何でも買える生活よりも、自分が本当に欲しいものを選べる生活。
私はそちらの方が心地いいです。
5000万円の家を買わないことは、幸せを諦めるということではない
今の私にとって、5000万円の家を買うという選択肢はありません。
そう聞くと、何かを諦めているように見えるかもしれません。
でも、私にとっては違います。取捨選択し、私にとって価値があるものだと感じていることに対してお金を使っているのです。
毎月15万円を積み立てる安心感。
娘と旅行に行く時間。
友人とゆっくりランチをする時間。
親に美味しいご飯をごちそうする時間。
好きな本を読む時間。
ブログを書く時間。
家族で「おいしいね」と言いながら、優待券でご飯を食べる時間。
そういう日常の中に、私にとっての幸せがあります。
もちろん、いつか本当に「この家に住みたい」と心から思える物件に出会ったら、そのときは買うかもしれません。
実際、家探しをする中で、心が激しく揺さぶられるような物件にも出会いました。
だからこそ、今はもう「賃貸一択」とは考えていません。
ただし、もし購入するのであれば、誰かの正解ではなく、私たちにとっての正解として選びたいのです。
その一線だけは、どうしても譲りたくないのです。
まとめ
世帯年収1000万円と聞くと、余裕のある暮らしを想像する人もいるかもしれません。
5000万円のマイホームだって、買おうと思えば買えなくはない金額です。
ですが、「買えること」と「心から納得して買うこと」は違うと思っています。
私は、家を買う人を否定しません。
ブランド品を買う人も、高級車に乗る人も、高級旅館に泊まる人も同じです。
その人が幸せだと感じられるのであれば、間違いなく悔いのないお金の使い方だと思います。
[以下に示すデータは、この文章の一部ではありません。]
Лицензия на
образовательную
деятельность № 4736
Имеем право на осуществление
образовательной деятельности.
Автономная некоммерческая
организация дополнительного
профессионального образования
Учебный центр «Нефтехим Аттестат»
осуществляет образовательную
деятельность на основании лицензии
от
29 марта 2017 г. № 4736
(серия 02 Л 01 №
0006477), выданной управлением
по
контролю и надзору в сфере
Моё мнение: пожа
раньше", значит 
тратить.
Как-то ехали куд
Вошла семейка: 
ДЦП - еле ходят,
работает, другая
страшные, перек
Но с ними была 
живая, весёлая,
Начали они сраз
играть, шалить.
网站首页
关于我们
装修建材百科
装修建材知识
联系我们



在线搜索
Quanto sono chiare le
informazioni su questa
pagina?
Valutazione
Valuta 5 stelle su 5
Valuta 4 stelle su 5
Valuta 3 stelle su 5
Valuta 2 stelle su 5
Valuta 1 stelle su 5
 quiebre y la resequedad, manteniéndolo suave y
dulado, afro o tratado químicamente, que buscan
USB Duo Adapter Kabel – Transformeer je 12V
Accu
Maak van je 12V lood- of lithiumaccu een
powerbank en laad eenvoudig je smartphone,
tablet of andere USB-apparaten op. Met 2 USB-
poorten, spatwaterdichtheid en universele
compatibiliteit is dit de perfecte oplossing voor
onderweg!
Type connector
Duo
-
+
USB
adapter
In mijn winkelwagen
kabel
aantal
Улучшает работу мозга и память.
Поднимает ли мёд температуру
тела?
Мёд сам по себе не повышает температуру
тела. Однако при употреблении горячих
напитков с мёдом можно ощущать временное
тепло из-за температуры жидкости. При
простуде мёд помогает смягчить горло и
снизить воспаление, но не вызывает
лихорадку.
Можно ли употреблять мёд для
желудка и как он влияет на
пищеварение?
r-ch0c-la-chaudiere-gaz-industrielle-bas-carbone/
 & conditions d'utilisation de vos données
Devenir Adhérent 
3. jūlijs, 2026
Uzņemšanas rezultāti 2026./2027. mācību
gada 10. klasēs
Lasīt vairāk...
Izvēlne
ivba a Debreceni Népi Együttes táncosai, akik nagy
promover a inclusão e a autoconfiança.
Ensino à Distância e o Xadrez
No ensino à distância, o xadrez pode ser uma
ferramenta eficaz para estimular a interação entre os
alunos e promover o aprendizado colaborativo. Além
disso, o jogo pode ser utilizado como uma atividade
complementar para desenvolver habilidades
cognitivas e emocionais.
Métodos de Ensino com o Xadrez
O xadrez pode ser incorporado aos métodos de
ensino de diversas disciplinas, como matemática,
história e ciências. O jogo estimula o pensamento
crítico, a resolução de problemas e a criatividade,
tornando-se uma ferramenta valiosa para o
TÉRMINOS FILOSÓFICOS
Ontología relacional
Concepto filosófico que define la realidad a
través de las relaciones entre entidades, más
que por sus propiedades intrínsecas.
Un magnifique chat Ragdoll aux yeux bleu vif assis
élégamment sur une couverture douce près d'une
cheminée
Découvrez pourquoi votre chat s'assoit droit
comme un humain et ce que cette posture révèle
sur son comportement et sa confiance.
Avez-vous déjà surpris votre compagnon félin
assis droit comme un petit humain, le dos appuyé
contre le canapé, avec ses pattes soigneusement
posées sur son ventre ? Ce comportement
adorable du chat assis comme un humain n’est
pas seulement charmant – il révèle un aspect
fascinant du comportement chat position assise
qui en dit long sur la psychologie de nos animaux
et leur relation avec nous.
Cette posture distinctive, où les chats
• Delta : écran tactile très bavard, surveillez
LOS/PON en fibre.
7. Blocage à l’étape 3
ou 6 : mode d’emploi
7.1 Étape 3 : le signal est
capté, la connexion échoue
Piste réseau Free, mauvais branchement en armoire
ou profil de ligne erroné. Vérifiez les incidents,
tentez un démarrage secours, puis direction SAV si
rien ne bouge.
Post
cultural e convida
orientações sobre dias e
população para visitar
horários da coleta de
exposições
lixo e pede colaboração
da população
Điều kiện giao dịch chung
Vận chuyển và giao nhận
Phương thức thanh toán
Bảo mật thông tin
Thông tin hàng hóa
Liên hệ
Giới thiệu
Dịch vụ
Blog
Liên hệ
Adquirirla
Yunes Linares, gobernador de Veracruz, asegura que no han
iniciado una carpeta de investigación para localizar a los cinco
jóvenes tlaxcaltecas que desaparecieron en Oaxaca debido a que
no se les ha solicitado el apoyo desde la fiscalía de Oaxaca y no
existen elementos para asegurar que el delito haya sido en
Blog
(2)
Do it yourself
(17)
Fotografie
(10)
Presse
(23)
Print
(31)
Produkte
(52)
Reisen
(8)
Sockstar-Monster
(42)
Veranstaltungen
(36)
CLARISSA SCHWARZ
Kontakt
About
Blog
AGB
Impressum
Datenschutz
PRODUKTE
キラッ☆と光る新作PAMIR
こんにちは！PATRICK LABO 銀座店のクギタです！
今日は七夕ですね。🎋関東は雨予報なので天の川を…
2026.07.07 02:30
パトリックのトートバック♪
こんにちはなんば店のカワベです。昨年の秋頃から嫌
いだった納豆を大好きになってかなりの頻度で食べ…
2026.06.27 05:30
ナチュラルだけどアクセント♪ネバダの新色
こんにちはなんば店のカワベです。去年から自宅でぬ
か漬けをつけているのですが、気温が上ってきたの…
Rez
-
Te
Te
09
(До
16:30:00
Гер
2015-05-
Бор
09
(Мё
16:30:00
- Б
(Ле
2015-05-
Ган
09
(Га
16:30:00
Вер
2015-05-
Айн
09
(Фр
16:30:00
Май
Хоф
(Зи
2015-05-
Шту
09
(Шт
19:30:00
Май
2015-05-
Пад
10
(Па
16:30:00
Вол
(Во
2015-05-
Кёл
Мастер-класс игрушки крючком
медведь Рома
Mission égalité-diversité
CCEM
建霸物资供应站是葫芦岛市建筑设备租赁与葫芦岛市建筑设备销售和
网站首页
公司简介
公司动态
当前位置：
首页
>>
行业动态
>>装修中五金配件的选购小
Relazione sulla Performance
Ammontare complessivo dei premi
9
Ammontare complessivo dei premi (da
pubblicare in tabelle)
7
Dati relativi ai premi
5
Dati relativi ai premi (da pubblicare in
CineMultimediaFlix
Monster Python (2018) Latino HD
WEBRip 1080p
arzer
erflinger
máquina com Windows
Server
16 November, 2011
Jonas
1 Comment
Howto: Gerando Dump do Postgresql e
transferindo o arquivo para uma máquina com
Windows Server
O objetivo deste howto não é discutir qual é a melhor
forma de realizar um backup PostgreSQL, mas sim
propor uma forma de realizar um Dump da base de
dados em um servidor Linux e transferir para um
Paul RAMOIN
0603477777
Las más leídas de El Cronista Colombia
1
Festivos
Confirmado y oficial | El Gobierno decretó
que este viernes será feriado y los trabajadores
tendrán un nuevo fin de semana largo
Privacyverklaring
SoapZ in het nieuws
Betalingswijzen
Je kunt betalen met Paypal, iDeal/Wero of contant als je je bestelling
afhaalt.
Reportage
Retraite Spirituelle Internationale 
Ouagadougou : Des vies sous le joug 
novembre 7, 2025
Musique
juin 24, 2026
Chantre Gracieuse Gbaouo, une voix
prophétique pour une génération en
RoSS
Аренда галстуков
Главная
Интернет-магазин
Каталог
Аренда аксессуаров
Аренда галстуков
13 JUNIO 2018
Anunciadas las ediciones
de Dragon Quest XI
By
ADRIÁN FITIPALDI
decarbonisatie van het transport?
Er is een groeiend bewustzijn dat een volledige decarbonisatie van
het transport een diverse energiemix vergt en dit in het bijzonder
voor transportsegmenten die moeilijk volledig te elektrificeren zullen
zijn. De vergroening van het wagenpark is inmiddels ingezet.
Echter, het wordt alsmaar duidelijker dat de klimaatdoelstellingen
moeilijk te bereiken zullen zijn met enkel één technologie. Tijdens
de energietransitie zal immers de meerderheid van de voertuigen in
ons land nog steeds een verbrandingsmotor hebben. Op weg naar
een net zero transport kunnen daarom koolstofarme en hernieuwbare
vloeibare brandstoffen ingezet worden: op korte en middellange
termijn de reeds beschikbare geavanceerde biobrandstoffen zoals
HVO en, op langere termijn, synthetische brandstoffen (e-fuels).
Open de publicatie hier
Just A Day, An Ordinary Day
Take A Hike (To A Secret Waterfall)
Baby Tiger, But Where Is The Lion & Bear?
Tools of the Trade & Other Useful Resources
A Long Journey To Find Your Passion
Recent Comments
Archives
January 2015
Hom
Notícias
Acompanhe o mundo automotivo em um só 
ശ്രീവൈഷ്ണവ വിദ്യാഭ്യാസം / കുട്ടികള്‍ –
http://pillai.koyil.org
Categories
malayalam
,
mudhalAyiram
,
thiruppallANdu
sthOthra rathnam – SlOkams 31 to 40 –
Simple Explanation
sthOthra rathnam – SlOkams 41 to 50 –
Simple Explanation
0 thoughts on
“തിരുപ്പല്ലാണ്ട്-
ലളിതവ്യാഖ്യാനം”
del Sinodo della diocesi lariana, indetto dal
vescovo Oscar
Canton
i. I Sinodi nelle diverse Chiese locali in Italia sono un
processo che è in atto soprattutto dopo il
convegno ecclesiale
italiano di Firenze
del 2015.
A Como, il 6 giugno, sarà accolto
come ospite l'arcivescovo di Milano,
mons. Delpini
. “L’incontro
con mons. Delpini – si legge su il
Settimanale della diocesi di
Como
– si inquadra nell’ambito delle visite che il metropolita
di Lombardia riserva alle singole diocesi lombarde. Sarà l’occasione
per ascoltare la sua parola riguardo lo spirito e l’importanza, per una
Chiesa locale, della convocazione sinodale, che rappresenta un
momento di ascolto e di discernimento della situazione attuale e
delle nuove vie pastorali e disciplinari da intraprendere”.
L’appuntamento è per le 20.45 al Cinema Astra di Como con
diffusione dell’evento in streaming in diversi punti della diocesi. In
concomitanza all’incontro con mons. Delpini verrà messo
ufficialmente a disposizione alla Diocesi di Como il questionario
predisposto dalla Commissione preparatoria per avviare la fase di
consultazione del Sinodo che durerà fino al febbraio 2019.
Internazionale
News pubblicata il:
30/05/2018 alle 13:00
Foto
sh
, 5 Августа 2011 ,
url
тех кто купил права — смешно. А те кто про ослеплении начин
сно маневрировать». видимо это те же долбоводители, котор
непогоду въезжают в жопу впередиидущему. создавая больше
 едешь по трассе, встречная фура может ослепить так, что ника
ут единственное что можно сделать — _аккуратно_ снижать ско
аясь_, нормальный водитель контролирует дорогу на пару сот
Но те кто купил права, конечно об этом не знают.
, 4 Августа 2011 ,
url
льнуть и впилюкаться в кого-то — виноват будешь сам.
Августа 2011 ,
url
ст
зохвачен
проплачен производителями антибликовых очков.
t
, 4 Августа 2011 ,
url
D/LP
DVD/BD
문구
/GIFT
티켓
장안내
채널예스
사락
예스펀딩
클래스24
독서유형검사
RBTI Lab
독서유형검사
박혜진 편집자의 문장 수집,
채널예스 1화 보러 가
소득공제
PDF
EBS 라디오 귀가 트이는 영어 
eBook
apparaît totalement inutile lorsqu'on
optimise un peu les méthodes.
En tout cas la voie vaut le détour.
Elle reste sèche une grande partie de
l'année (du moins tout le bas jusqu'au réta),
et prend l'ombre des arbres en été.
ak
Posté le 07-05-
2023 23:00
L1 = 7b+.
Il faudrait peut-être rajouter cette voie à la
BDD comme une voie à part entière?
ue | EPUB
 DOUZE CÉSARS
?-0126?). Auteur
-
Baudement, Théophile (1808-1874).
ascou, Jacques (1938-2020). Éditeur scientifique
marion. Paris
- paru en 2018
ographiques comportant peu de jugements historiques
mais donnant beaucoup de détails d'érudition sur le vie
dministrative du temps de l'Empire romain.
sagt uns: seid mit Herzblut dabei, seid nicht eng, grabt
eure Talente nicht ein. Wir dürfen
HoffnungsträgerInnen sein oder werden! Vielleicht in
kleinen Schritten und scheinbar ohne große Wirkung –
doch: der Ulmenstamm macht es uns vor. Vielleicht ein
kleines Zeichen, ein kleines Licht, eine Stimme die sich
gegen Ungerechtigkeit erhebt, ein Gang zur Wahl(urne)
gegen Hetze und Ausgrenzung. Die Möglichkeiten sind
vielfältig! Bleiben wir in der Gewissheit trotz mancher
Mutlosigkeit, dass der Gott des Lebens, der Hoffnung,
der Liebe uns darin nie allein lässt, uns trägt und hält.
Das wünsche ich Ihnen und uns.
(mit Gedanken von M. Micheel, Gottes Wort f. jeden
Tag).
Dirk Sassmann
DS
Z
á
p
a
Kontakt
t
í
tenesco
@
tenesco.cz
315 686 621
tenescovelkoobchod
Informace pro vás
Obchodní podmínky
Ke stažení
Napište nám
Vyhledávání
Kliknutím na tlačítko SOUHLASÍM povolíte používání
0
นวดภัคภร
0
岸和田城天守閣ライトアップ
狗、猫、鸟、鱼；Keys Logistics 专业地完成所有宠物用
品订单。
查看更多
ただ、私にとって大切なのは「みんなが欲しがるもの」ではなく、「自分が本当に幸せになれるもの」を選ぶこと。
セミFIREを目指して変わったのは、資産の数字だけではありません。
人と比べて焦ることが減り、自分の価値観に少しずつ自信を持てるようになったということです。
これこそが、私にとって一番大きな変化でした。
人と比べる人生よりも、自分で選ぶ人生。
これからも私は、わが家にとって本当に価値のあるものに、お金も時間も使っていきたいです。